- Zimmerman sifts for talent, likes smaller funds
- Carlyle’s hire of JPMorgan exec shows PE success
- Management fees in big funds affects LP, GP alignment
Providing the perspective of a major limited partner on arguably the most high-profile hire by a private equity firm this year at his keynote appearance at the PartnerConnect East 2014 conference, Zimmerman, chief executive and chief investment officer of UTIMCO, said Cavanagh marks an example of the life cycle of big financial service firms now facing more regulation, while private equity gains traction as an asset class.
“He’ll make six times the money and spend less time with government officials,” Zimmerman said of Cavanagh’s new job.
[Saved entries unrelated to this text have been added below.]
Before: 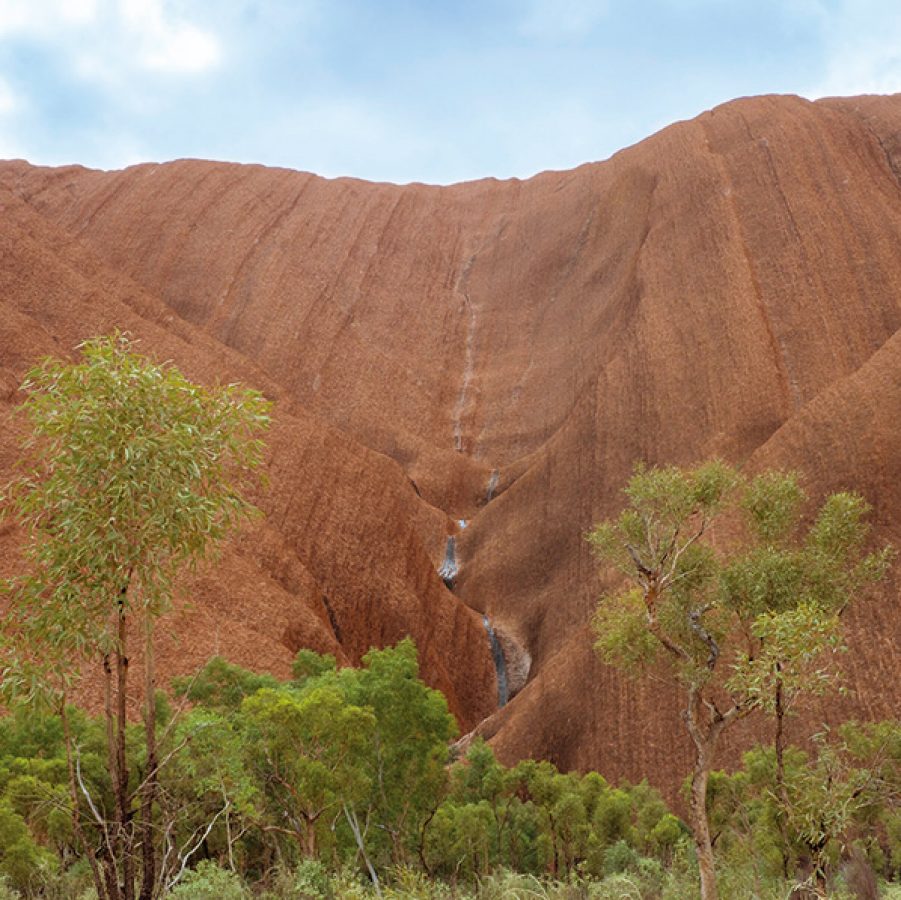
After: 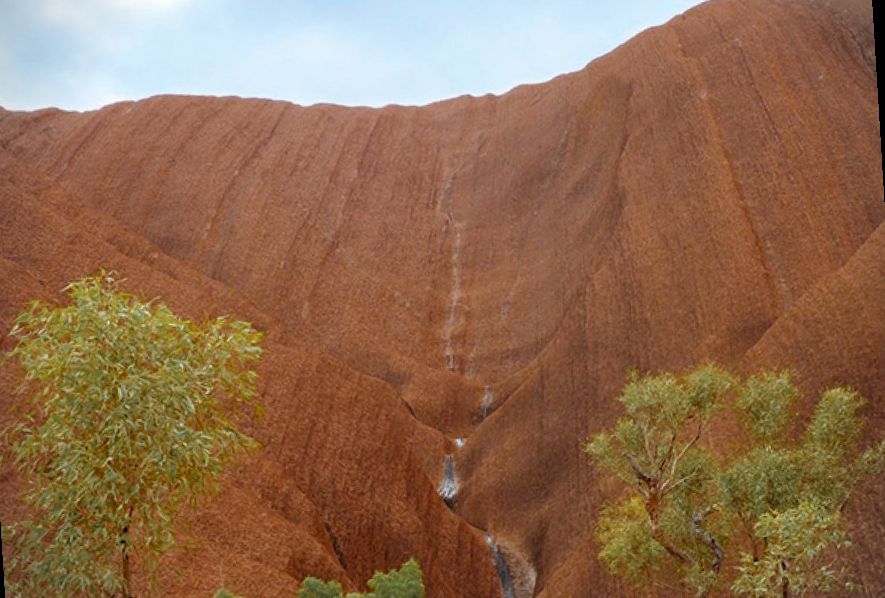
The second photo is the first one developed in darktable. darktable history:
color zones: curves: ch0 [(0.11, 0.396) (0.195, 0.36) (0.25, 0.5) (0.303, 0.412) (0.357, 0.544) (0.75, 0.5) (0.967, 0.328)]; ch1 [(0, 0.468) (0.112, 0.512) (0.202, 0.6) (0.25, 0.5) (0.307, 0.352) (0.357, 0.544) (0.75, 0.5) (0.963, 0.524)]
rotate and perspective: rotation -3.52°, crop left 0.036, crop right 0.964, crop top 0.081, crop bottom 0.919
vignetting: fall-off start 91.19%
crop: top 3.857%, bottom 21.132%
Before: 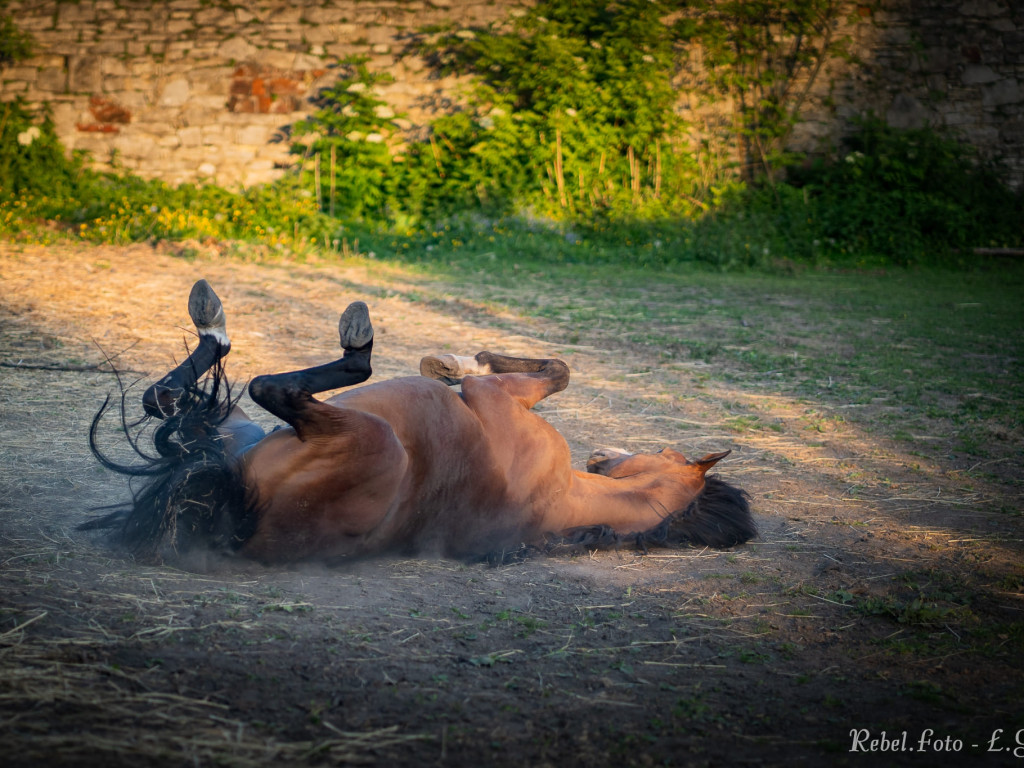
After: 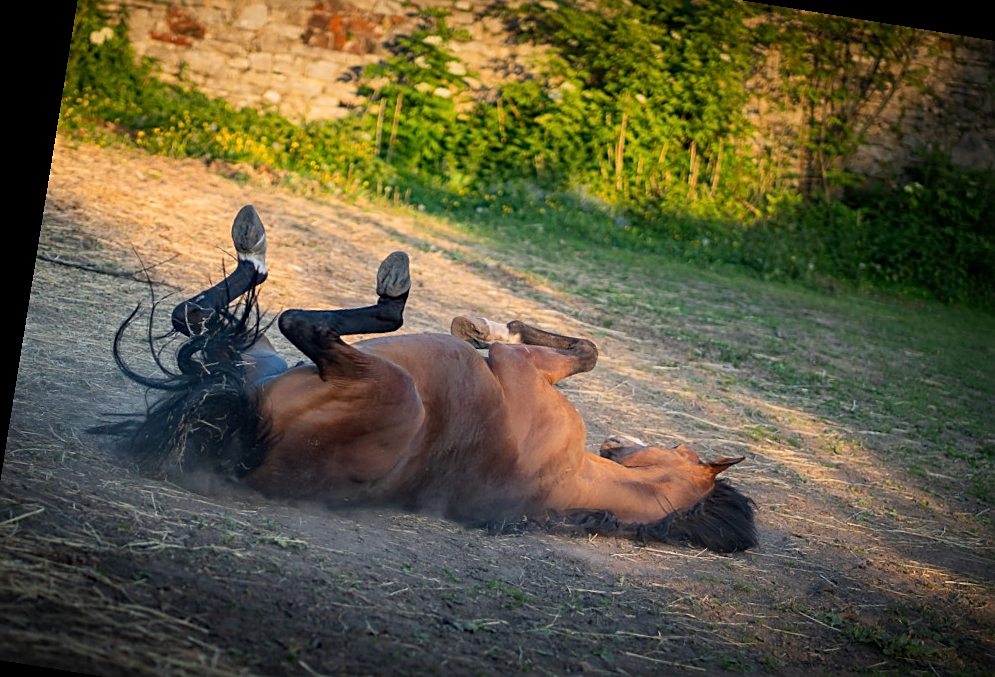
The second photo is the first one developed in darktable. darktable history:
rotate and perspective: rotation 9.12°, automatic cropping off
sharpen: on, module defaults
tone equalizer: on, module defaults
crop and rotate: left 2.425%, top 11.305%, right 9.6%, bottom 15.08%
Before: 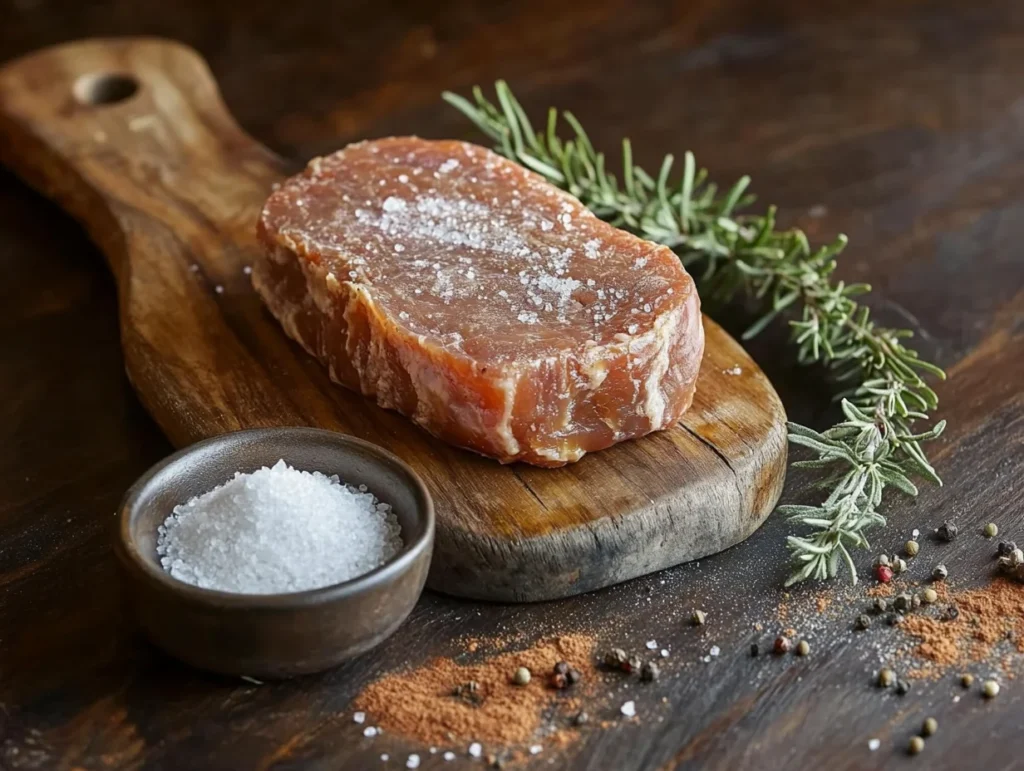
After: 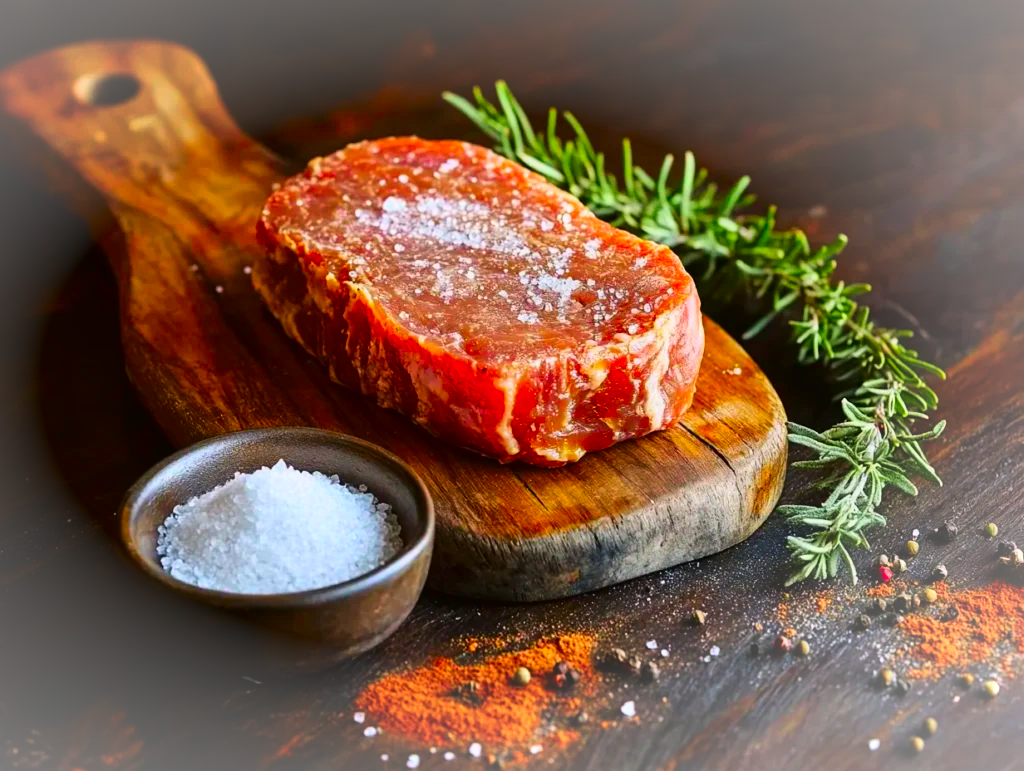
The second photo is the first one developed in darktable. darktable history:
vignetting: fall-off radius 100.05%, brightness 0.314, saturation 0.001, center (-0.122, -0.009), width/height ratio 1.336
color correction: highlights a* 1.5, highlights b* -1.7, saturation 2.45
tone curve: curves: ch0 [(0, 0.011) (0.053, 0.026) (0.174, 0.115) (0.416, 0.417) (0.697, 0.758) (0.852, 0.902) (0.991, 0.981)]; ch1 [(0, 0) (0.264, 0.22) (0.407, 0.373) (0.463, 0.457) (0.492, 0.5) (0.512, 0.511) (0.54, 0.543) (0.585, 0.617) (0.659, 0.686) (0.78, 0.8) (1, 1)]; ch2 [(0, 0) (0.438, 0.449) (0.473, 0.469) (0.503, 0.5) (0.523, 0.534) (0.562, 0.591) (0.612, 0.627) (0.701, 0.707) (1, 1)], color space Lab, linked channels, preserve colors none
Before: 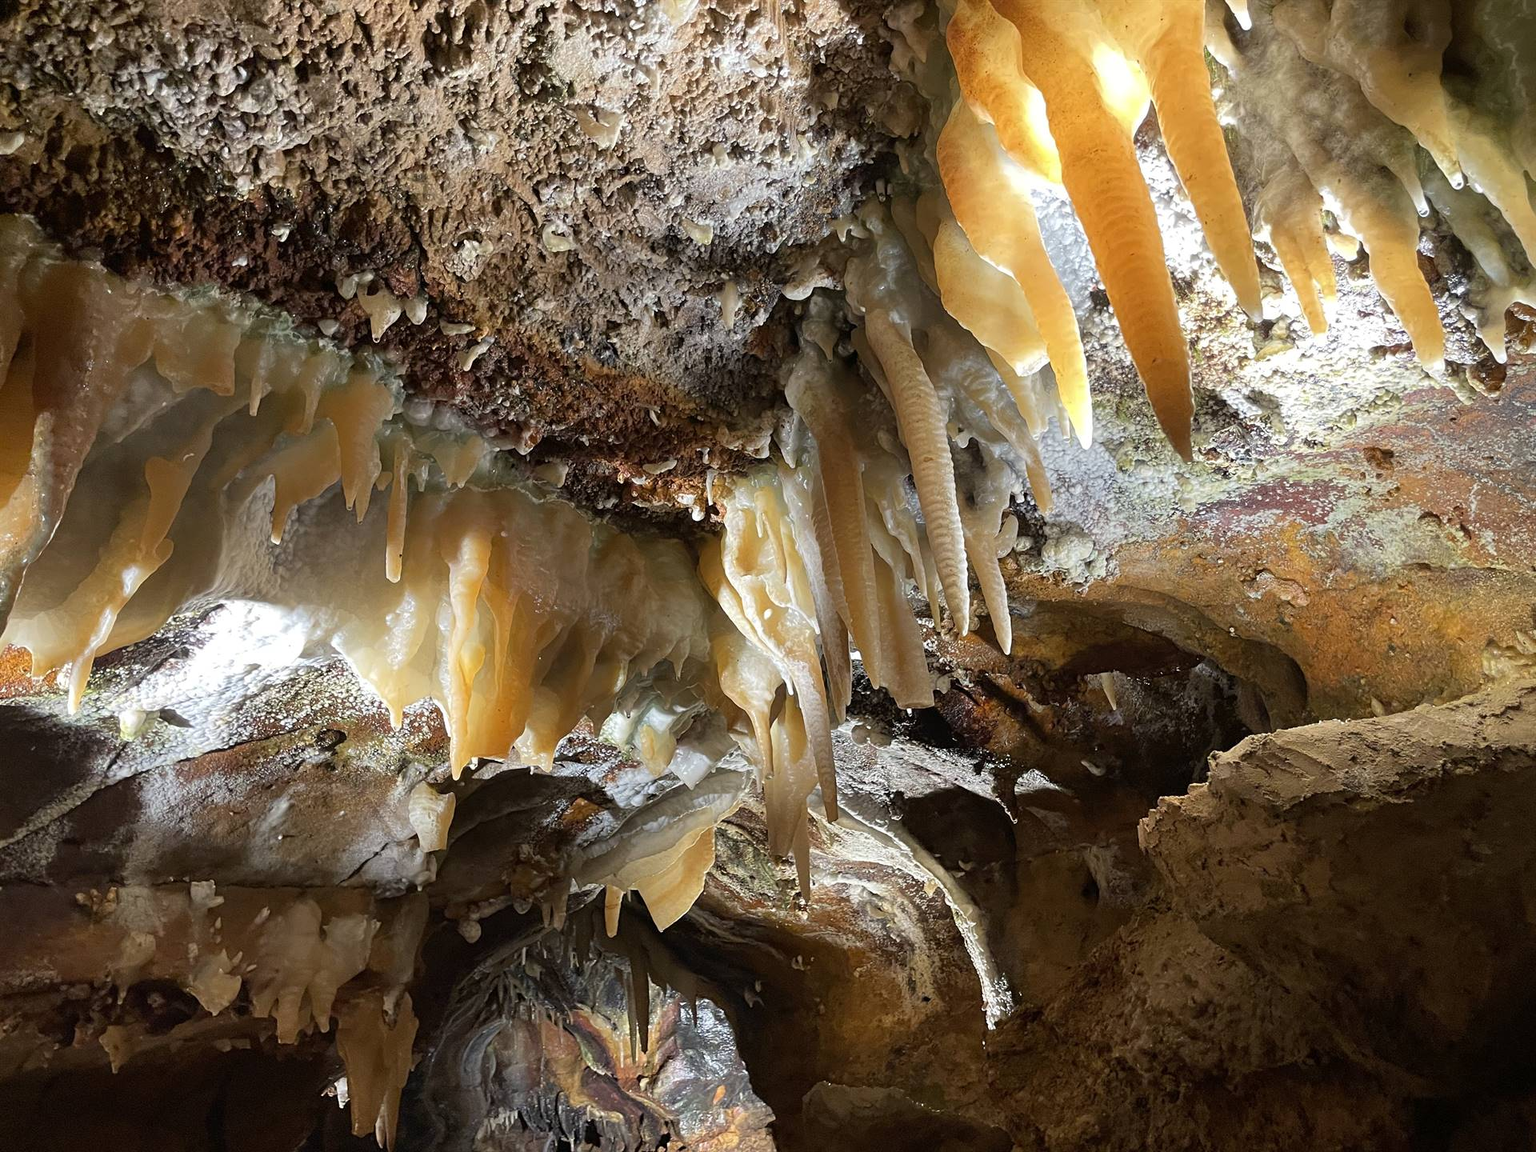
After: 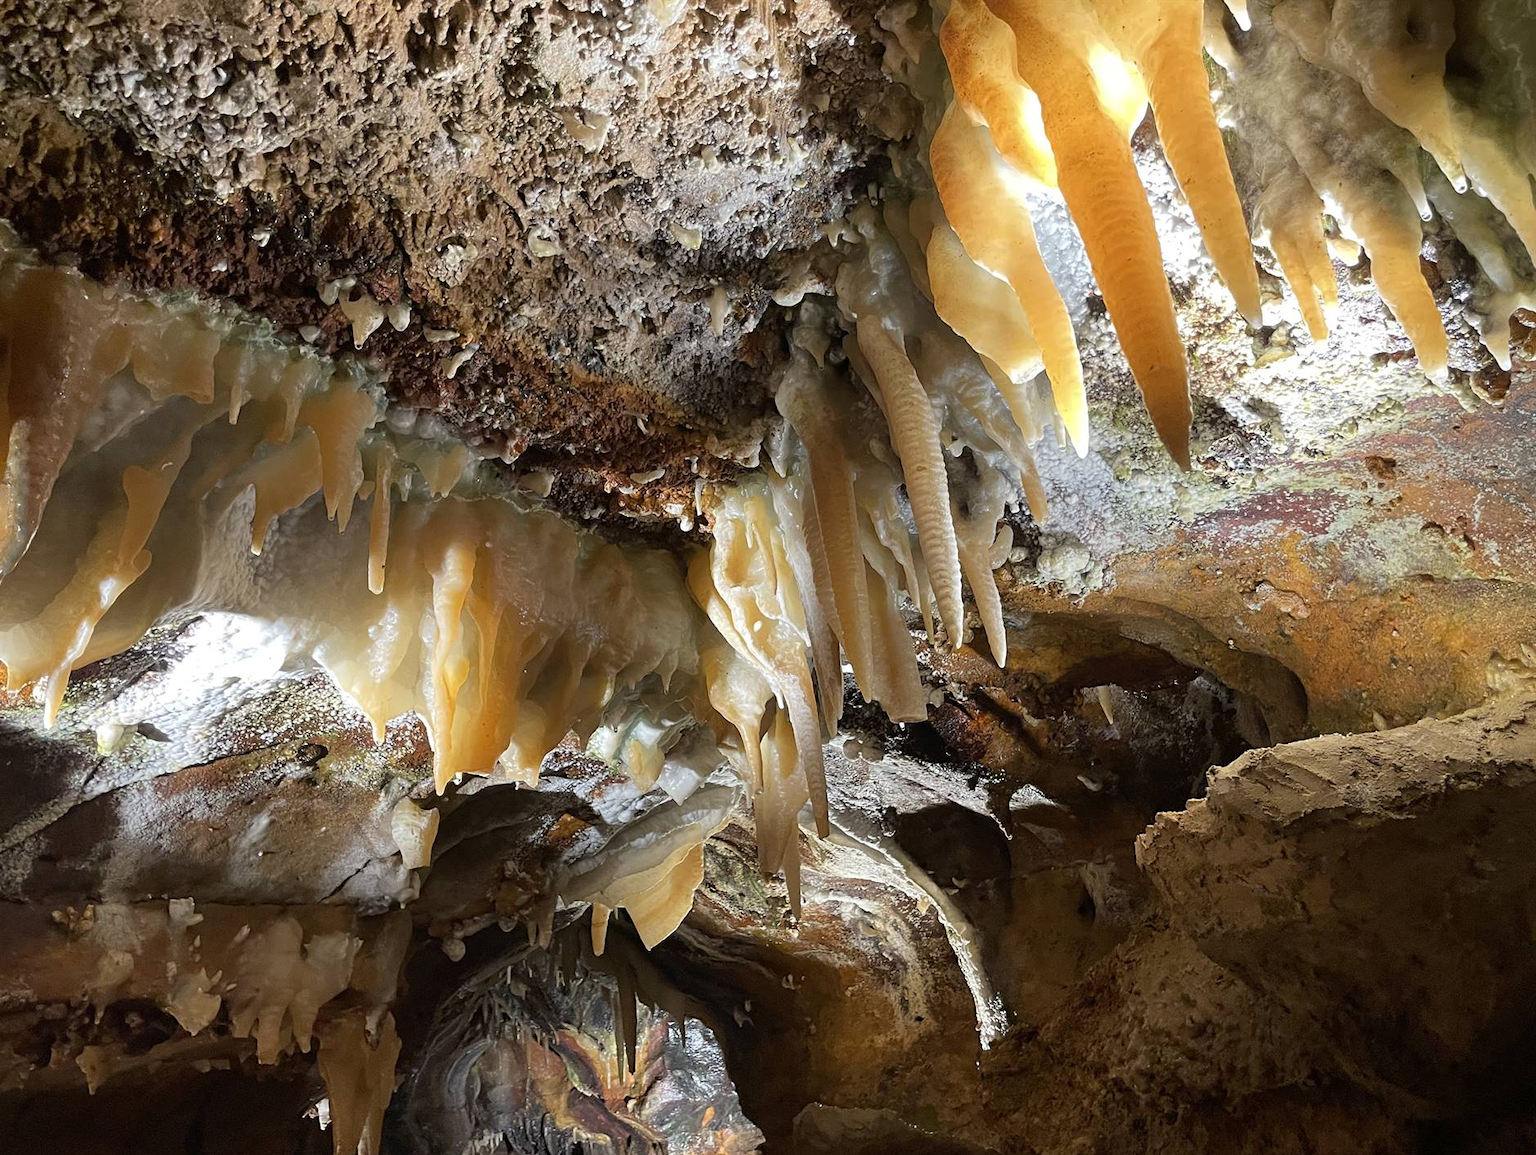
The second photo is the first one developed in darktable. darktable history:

Carlyle Group on March 24 named Cavanagh as co-president and co-chief operating officer. He had been widely seen as a leading candidate to replace Jamie Dimon as CEO of the blue chip financial services company.
His hiring reflects how some alternative money managers are becoming “big and institutionalized,” which could lead to some misalignment of interests between GPs and LPs, Zimmerman said.
As fund sizes increase, management fees become a larger revenue stream and brush against objectives of LPs such as UTIMCO, which manages $36 billion. UTIMCO instead prefers a European waterfall fee model, with a hurdle rate, while it is a “big fan” of carried interest, he said.
For the most part, UTIMCO prefers sifting for smaller funds that may not be as widely known. “Our job is to identify talent … before others do, then we can be one step ahead,” he said.
Zimmerman praised L.E. Simmons, president of Houston-based energy shop SCF Partners, who has kept his fund sizes at $150 million, as “the best private equity investor in oilfield services.” His only complaint about Simmons is “he won’t give us the entire fund.”
Zimmerman said UTIMCO still invests with larger funds and he praised Blackstone Group real estate chief Jonathan Gray. Marc Lasry of Avenue Capital Group and Carlyle Group co-founder David Rubenstein are “the best,” he said.
UTIMCO has also invested about $600 million to $700 million over the past two years in co-investments. But it’s not jumping into hiring specialists to beef up its direct investing program. “We’re not convinced we can hire all the most talented people. … We don’t pay as much as private companies,” he said.
Instead, UTIMCO prefers to meet managers and pick specialists in respective markets and asset classes, including trips to Brazil to find the best investment pros there.
“We travel a lot and we’re not in a rush — we’re long-term investors,” he said. “We try to be counter-cyclical.”
Its long-term horizon allows UTIMCO to handle illiquid investments, but it looks to earn 3 percent to 9 percent ahead of more liquid alternatives in order to make a move into these types of assets.